-- Supplied text follows --
Angels Flight is the eighth novel by American crime author Michael Connelly, and the sixth featuring the Los Angeles detective Hieronymus "Harry" Bosch.

Plot summary
Los Angeles Police Department Detective Harry Bosch is assigned to investigate the murder of prominent African-American attorney Howard Elias late on a Friday night on Angels Flight, a funicular railway in downtown L.A. Elias was found shot to death along with a Hispanic woman, Catalina Perez. The detectives from Robbery-Homicide Division who were initially assigned to the case conclude that Perez was an innocent bystander and that Elias was the target. Elias was known for representing plaintiffs in racial harassment and police violence suits against the LAPD, and had a bad reputation in the department. Due to the accuracy of the gunshots used in the crime, Bosch realizes that his fellow police officers are the most likely suspects.

Despite the fact that the murders were not in Bosch's precinct, Hollywood Division, Deputy Chief of Police Irvin Irving is forced to remove RHD because many of its detectives are defendants in a case Elias was bringing to federal court. Elias was representing a man named Michael Harris who was recently acquitted of the murder of Stacey Kincaid, the young daughter of a prominent local car dealer. Harris claims that the fingerprint evidence against him was planted, and that detectives from RHD tortured him in an effort to obtain a confession. Irving and Bosch are aware that Elias' death could inflame tensions in South-Central L.A., possibly leading to a repeat of the riots of 1992, especially if his killer was found to be a police officer. Bosch suspects that he is being set up to fail by Irving after one of his rivals, Detective John Chastain of the Internal Affairs Division, is assigned to help him work the case.
-- Supplied text concluded --
-- Dataset extract follows --
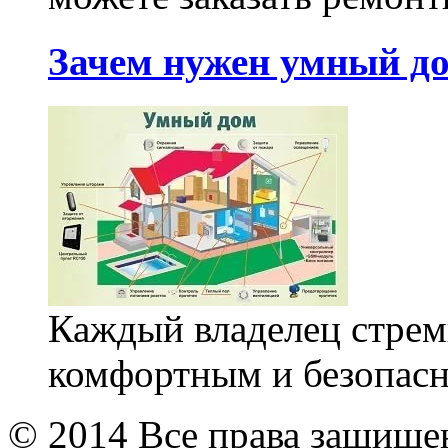
Зачем нужен умный д
Каждый владелец стреми
комфортным и безопасн
© 2014 Все права защищ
-- Dataset extract concluded --
Activities
a) From the Angels Flight summary, pull out everything from "Plot summary" down to "most likely suspects.".
b) According to the Angels Flight summary, why does Irving take Robbery-Homicide Division off the case?
The lines have nothing to do with what you're asked to do here.

Problem solutions
a)
Plot summary
Los Angeles Police Department Detective Harry Bosch is assigned to investigate the murder of prominent African-American attorney Howard Elias late on a Friday night on Angels Flight, a funicular railway in downtown L.A. Elias was found shot to death along with a Hispanic woman, Catalina Perez. The detectives from Robbery-Homicide Division who were initially assigned to the case conclude that Perez was an innocent bystander and that Elias was the target. Elias was known for representing plaintiffs in racial harassment and police violence suits against the LAPD, and had a bad reputation in the department. Due to the accuracy of the gunshots used in the crime, Bosch realizes that his fellow police officers are the most likely suspects.

b) Many of the detectives in Robbery-Homicide Division are defendants in a case that Elias was bringing to federal court. Elias represented Michael Harris, who claims that RHD detectives planted fingerprint evidence and tortured him to get a confession.